A client is a computer program that depends upon another program to function. Usually, client software receives data or instructions from a remote program called a server. Some thin clients actually have critical software components execute on the remote machine to conserve local resources or software licenses. If the computer running the host software is accessed over a network, then the machine hosting it is also referred to as a server. If the server software is running in the background of the client machine, then it is referred to as a daemon. Examples of common client software used in everyday personal computing include web browsers, email clients, instant messenger chat clients, and bittorrent clients.
When someone sends you an email, but you are not connected to the Internet, the email is stored on your ISP's mail server. You need a program that will connect to that server and fetch the mail. That program (for instance Thunderbird) is termed a client because it is connecting to the remote server and fetching the data (your email). Similarly, when you click a link on a webpage or enter a URL into a web browser, the browser (for instance Firefox) connects to the server hosting the website and requests the page. Thus, a web browser is also client software. Most chat protocols have two (or more) clients connected simultaneously to a central server. Although it often appears that messages are sent directly from one chat program (for instance ICQ) to another, the messages are actually deposited on a server and retrieved microseconds later.

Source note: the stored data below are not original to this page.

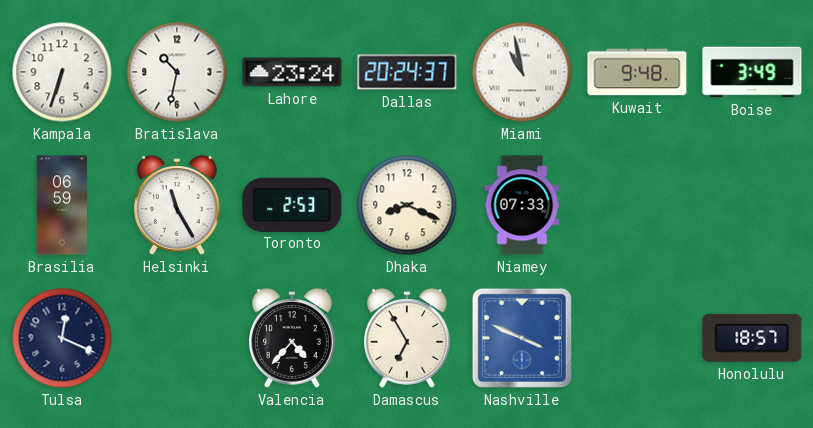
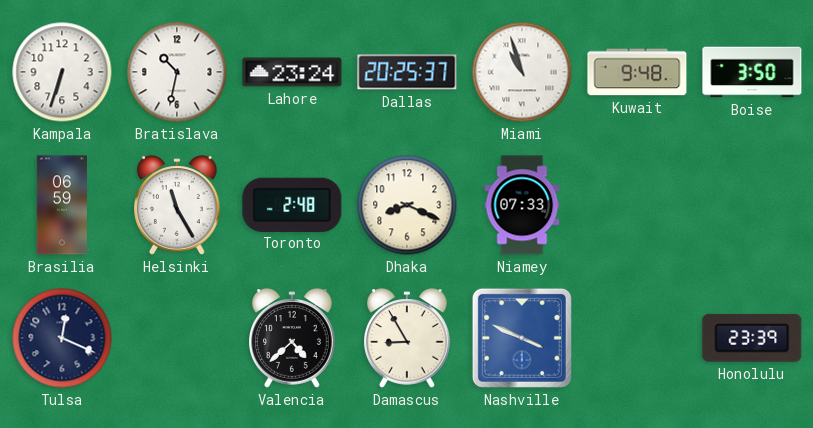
Dallas: 20:24 -> 20:25
Miami: 10:58 -> 10:57
Boise: 3:49 -> 3:50
Toronto: 2:53 -> 2:48
Valencia: 4:37 -> 4:38
Damascus: 6:55 -> 8:55
Honolulu: 18:57 -> 23:39
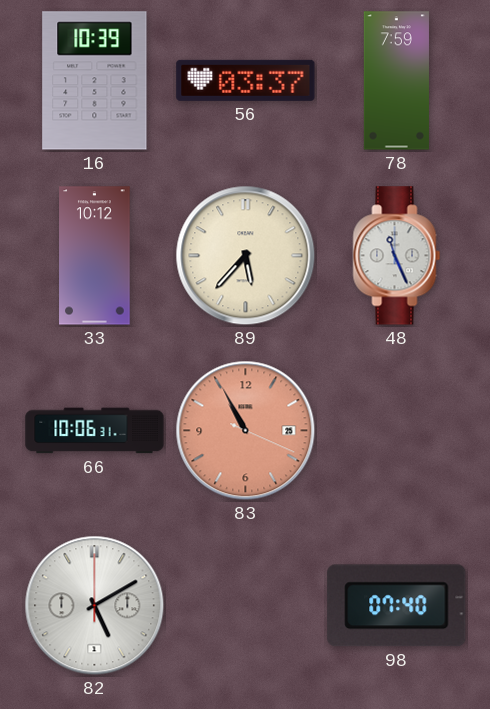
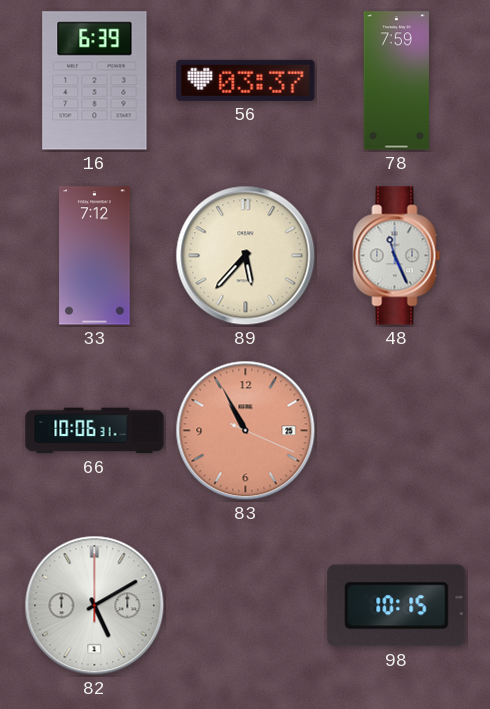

Thin clients are computer terminals in which very little software or data is stored on the local machine. These machines rely almost entirely upon a central server accessed over a network for computing resources, software, and data. One advantage of this configuration is that software must be licensed and maintained on the central server only. As an operating system and CAD software can easily cost more than the hardware of three or more computers, thin client-server architectures can cut the cost of computer networks in half in many institutions. Another advantage is that older, outdated computer equipment that is not capable of running new software can be used as a thin client in most instances. This increases the effective lifespan of computer hardware.